Salisbury Plans Memorials To Victims Of Lynchings
A historical marker to commemorate three Salisbury citizens who were victims of racially motivated lynching may be placed in the city in early 2021.
The Salisbury Lynching Memorial Task Force has reached a partnership with the Montgomery, Alabama -based Equal Justice Initiative. The non-profit is working with the Salisbury organization to center other activities around the dark time in history, including a racial justice essay contest open to students.
“History is alive. It forms our present-day realities and it shapes us into who we are today,” Salisbury Lynching Memorial Task Force co-chair Michaela Moses said. “Parts of our past may be hard to accept, but if we can tell the truth about what happened here, we can begin to heal and move forward as a community.”
Also planned is a community soil collection project, which preserves soil at lynching sites that becomes a part of educational exhibits about racial violence and injustice.

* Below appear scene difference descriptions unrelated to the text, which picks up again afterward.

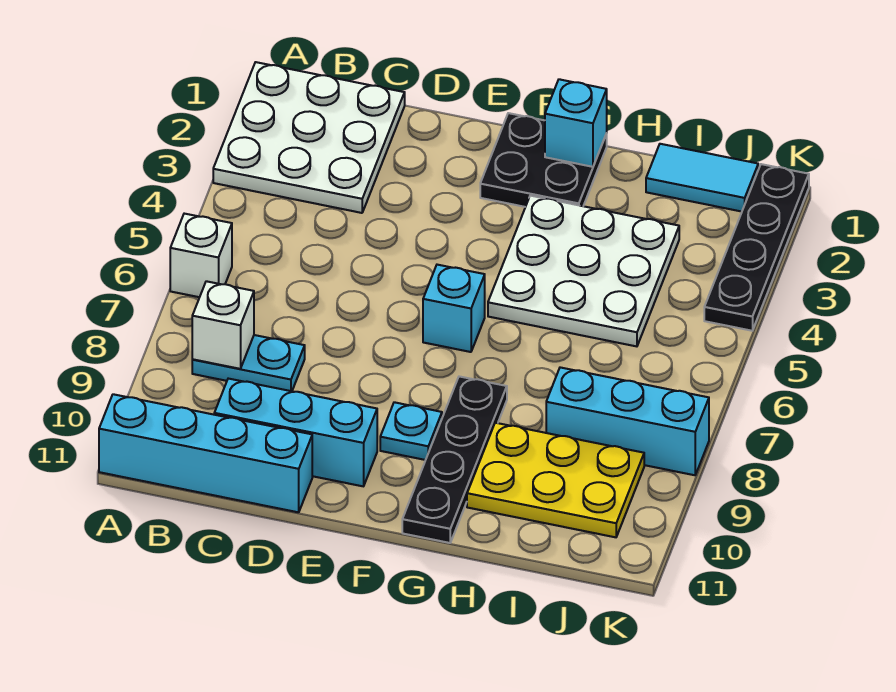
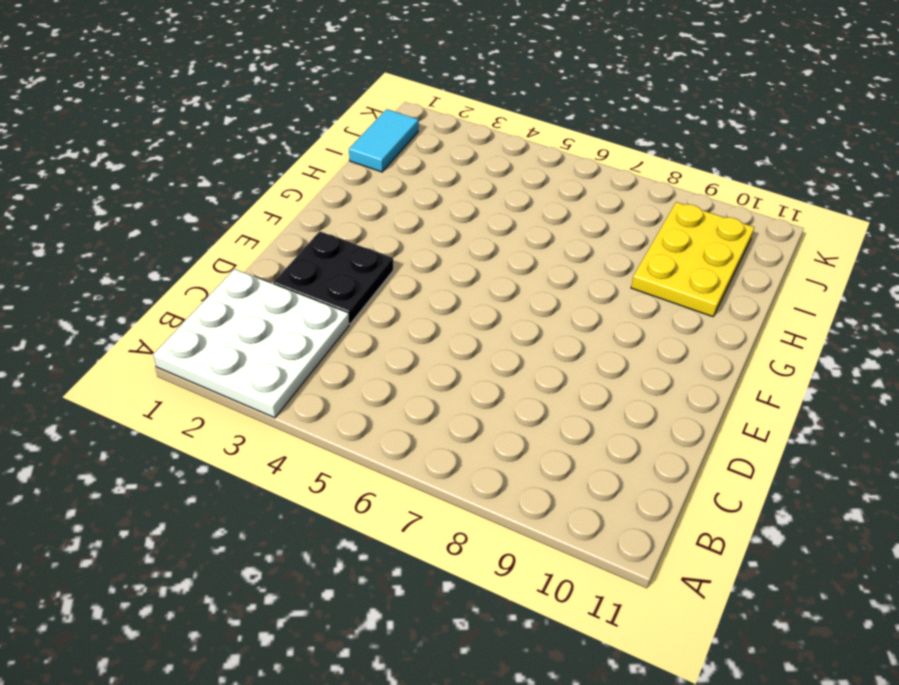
black plate D2:E3 level 1 -> black plate F1:G2 level 1
none -> white brick A6 level 1
none -> cyan brick A11:D11 level 1
none -> cyan plate B8:C8 level 1

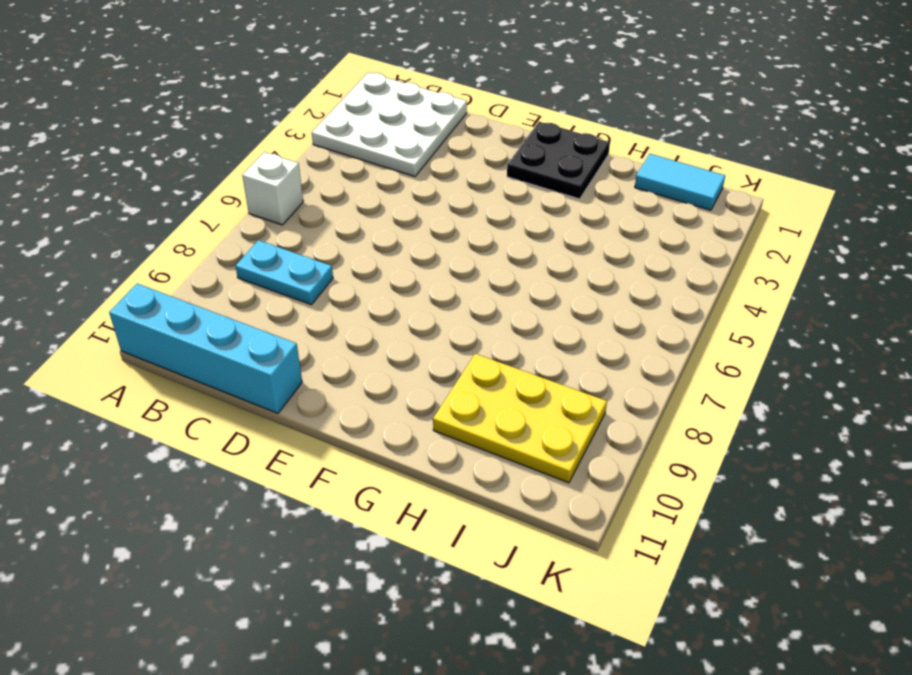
none -> cyan brick C10:E10 level 1
none -> cyan brick F6 level 1
none -> cyan plate F9 level 1

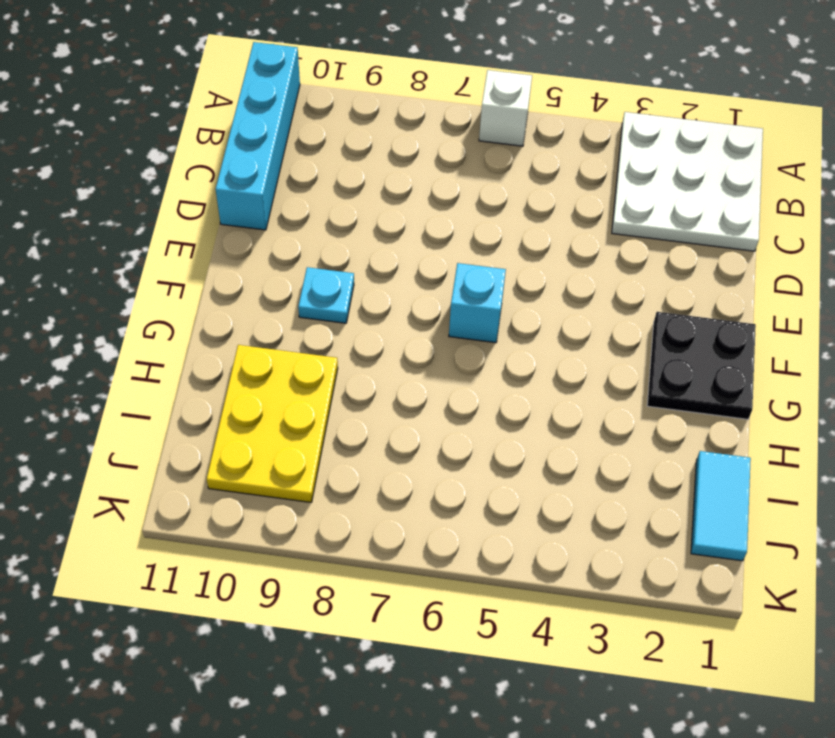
none -> cyan plate B8:C8 level 1
none -> cyan brick C10:E10 level 1
none -> white plate G3:I5 level 1

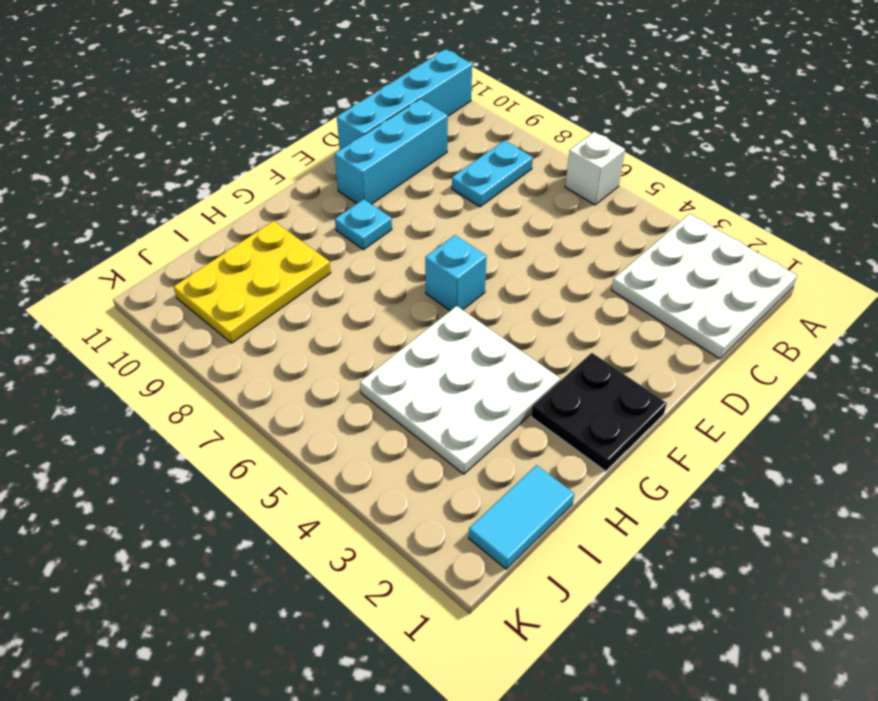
none -> black plate G8:G11 level 1
none -> cyan brick I8:K8 level 1
none -> black plate K1:K4 level 1

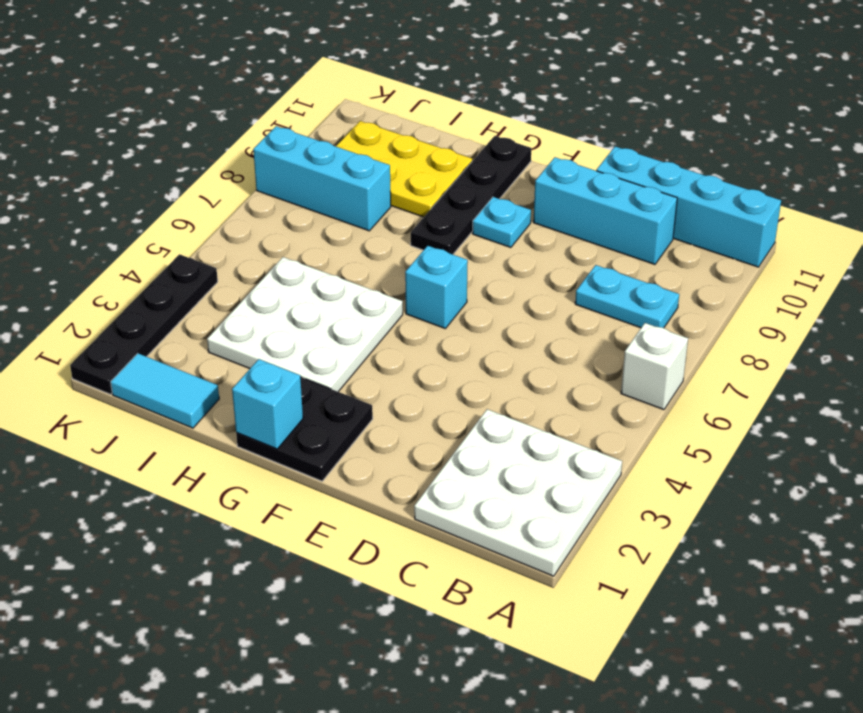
none -> white brick B8 level 2

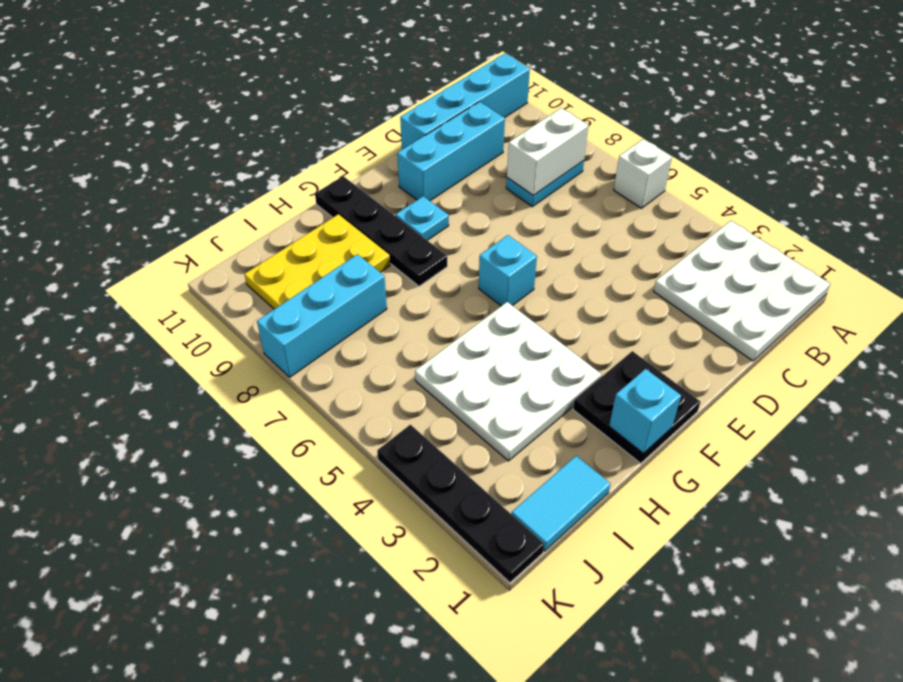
white brick B8:C8 level 2 -> white brick B8 level 2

“This project at its core aims to tell the truth about what happened to Salisbury’s lynching victims, the injustices that they suffered right here in our community, and the atrocities that occurred in places that many citizens unknowingly walk or drive past every day,” City Administrator Julia Glanz said. “The partnership between our incredibly dedicated Task Force and the Equal Justice Initiative will help do just that- tell the truth and memorialize those whose lives were unjustly taken from them.”